[Start of Attachment]

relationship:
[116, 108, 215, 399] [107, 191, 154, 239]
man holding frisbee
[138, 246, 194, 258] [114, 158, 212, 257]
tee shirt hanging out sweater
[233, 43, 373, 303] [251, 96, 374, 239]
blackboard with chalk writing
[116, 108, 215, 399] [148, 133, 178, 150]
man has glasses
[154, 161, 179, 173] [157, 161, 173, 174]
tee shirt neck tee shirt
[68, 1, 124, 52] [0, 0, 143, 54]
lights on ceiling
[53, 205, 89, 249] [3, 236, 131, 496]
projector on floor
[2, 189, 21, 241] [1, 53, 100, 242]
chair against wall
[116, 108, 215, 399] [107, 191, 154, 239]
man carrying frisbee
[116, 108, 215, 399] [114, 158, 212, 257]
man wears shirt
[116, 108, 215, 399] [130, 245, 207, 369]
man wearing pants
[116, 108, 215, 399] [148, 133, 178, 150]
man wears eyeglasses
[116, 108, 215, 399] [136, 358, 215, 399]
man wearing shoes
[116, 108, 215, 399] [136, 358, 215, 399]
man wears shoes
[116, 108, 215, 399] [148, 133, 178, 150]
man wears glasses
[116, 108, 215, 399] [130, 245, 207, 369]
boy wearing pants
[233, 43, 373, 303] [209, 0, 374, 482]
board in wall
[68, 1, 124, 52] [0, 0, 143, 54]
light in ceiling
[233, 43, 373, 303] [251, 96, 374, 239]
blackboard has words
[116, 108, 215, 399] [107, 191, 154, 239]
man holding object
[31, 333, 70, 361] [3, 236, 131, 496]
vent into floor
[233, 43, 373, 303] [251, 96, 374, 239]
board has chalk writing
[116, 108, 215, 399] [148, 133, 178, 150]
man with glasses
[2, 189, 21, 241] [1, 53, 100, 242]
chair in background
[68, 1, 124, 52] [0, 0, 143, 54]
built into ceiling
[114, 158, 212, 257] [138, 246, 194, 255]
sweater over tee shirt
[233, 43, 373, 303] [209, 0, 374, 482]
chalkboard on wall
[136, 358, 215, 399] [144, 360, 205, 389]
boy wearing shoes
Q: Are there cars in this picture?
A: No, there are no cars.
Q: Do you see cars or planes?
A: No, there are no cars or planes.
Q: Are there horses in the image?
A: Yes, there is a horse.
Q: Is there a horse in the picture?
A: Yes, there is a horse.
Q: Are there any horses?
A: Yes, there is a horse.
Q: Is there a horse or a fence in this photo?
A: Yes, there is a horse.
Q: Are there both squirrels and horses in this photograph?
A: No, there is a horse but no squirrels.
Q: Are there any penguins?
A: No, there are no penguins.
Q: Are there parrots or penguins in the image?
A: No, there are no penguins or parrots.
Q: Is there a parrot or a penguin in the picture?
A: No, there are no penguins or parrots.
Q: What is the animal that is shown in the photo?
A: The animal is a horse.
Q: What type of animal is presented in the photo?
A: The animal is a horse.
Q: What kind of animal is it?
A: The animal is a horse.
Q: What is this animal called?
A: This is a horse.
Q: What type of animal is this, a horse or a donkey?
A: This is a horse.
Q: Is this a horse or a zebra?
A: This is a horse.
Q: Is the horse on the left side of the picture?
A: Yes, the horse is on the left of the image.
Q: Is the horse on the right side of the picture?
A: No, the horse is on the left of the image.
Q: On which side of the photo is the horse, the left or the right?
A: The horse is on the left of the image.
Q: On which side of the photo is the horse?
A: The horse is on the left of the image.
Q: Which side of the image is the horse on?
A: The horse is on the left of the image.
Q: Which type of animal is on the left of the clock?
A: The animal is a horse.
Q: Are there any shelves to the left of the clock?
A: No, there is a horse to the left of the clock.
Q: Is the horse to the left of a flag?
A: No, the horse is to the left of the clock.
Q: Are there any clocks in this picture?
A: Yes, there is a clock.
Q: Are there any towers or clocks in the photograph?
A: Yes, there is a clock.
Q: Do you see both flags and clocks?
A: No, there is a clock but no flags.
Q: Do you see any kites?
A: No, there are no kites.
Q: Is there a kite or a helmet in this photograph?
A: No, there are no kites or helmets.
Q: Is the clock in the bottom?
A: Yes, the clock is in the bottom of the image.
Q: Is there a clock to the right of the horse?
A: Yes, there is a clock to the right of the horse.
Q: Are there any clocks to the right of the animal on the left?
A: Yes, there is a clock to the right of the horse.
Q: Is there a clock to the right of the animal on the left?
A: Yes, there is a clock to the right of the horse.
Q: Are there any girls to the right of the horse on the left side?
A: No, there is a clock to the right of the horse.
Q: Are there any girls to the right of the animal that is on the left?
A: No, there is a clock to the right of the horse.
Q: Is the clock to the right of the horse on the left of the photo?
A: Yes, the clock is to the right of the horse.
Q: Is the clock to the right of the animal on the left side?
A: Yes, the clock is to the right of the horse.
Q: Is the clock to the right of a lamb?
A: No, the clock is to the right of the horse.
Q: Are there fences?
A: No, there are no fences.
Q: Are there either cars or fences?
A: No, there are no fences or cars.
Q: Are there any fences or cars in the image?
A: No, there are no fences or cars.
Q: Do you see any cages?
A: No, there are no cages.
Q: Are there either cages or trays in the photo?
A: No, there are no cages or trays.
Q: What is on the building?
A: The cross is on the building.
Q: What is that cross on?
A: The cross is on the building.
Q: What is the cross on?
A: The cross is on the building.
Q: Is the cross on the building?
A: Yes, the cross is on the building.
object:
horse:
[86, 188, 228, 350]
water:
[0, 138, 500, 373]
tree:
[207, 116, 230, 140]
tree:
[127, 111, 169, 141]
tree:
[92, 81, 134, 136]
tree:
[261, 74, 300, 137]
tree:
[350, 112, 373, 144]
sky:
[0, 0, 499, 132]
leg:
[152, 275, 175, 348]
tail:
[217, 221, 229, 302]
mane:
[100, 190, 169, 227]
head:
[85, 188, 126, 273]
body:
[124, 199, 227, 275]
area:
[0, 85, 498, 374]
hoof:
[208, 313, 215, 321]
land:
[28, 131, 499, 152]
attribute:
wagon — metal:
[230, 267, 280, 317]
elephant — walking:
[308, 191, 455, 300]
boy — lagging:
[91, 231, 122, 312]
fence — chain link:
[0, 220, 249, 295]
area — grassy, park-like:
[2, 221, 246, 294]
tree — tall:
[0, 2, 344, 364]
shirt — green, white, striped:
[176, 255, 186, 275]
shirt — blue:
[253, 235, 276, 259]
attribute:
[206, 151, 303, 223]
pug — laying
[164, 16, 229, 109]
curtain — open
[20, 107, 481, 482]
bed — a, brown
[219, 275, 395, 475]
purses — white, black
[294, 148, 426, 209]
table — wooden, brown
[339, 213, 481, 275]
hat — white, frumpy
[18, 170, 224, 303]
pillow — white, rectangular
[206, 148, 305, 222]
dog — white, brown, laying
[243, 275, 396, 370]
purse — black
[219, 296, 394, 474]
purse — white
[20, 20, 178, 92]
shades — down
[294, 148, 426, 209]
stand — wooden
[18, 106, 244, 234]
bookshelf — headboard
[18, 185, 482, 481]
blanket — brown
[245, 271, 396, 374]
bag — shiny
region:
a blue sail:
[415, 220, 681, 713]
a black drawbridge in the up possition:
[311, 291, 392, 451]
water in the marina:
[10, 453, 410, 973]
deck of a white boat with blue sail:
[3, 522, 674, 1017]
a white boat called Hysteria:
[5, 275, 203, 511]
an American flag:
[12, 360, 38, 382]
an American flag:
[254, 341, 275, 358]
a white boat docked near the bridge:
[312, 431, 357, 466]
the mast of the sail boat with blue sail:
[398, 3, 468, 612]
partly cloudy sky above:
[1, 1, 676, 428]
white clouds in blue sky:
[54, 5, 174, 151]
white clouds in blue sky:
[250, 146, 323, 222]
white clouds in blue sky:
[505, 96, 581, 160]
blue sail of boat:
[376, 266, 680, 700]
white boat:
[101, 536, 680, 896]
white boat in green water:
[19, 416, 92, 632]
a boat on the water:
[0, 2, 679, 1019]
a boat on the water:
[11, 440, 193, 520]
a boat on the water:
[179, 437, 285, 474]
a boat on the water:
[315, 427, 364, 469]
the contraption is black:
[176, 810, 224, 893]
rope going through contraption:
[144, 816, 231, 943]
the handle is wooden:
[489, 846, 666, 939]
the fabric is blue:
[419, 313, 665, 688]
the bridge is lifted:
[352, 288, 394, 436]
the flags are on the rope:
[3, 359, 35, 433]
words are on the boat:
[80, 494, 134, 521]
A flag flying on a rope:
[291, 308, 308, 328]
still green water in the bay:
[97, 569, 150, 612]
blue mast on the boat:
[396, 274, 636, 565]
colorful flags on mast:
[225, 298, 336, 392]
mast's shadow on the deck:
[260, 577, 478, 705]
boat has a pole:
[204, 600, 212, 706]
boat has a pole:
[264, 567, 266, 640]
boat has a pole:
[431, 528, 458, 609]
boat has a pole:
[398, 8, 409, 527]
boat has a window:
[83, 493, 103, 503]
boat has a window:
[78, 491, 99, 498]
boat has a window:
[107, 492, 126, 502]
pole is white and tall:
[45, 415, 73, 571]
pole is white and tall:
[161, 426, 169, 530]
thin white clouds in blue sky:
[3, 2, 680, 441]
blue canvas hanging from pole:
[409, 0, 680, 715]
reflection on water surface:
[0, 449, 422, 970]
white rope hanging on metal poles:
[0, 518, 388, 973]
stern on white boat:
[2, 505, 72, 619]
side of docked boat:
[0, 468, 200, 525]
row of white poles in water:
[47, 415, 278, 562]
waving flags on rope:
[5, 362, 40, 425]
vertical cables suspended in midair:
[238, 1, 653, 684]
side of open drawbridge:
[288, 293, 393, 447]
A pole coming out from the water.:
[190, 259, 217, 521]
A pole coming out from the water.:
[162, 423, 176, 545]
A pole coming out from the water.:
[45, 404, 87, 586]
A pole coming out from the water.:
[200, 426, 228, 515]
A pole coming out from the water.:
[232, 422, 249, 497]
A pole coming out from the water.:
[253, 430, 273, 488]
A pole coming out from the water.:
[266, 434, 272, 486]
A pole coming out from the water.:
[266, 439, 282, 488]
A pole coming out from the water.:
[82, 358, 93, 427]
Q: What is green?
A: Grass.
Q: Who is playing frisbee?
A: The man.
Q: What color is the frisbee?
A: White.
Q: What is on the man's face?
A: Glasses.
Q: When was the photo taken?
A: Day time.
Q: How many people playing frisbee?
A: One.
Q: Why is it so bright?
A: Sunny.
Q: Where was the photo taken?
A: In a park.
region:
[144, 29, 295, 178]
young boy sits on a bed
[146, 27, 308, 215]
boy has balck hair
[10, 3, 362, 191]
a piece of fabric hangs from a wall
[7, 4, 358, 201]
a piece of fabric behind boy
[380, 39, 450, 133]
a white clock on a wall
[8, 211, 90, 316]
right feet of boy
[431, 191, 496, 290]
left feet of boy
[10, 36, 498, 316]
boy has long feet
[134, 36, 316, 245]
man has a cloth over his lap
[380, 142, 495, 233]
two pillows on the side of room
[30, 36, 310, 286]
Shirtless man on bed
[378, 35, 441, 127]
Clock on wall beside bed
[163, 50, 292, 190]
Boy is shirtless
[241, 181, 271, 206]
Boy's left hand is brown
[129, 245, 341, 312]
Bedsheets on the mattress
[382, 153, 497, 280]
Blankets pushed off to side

[End of Attachment]

BRIEF
Rewrite the items from the very first line up to and including the line containing "man wearing shoes" as a numbered list, leaving out any blank lines.

ANSWER SECTION
1. relationship:
2. [116, 108, 215, 399] [107, 191, 154, 239]
3. man holding frisbee
4. [138, 246, 194, 258] [114, 158, 212, 257]
5. tee shirt hanging out sweater
6. [233, 43, 373, 303] [251, 96, 374, 239]
7. blackboard with chalk writing
8. [116, 108, 215, 399] [148, 133, 178, 150]
9. man has glasses
10. [154, 161, 179, 173] [157, 161, 173, 174]
11. tee shirt neck tee shirt
12. [68, 1, 124, 52] [0, 0, 143, 54]
13. lights on ceiling
14. [53, 205, 89, 249] [3, 236, 131, 496]
15. projector on floor
16. [2, 189, 21, 241] [1, 53, 100, 242]
17. chair against wall
18. [116, 108, 215, 399] [107, 191, 154, 239]
19. man carrying frisbee
20. [116, 108, 215, 399] [114, 158, 212, 257]
21. man wears shirt
22. [116, 108, 215, 399] [130, 245, 207, 369]
23. man wearing pants
24. [116, 108, 215, 399] [148, 133, 178, 150]
25. man wears eyeglasses
26. [116, 108, 215, 399] [136, 358, 215, 399]
27. man wearing shoes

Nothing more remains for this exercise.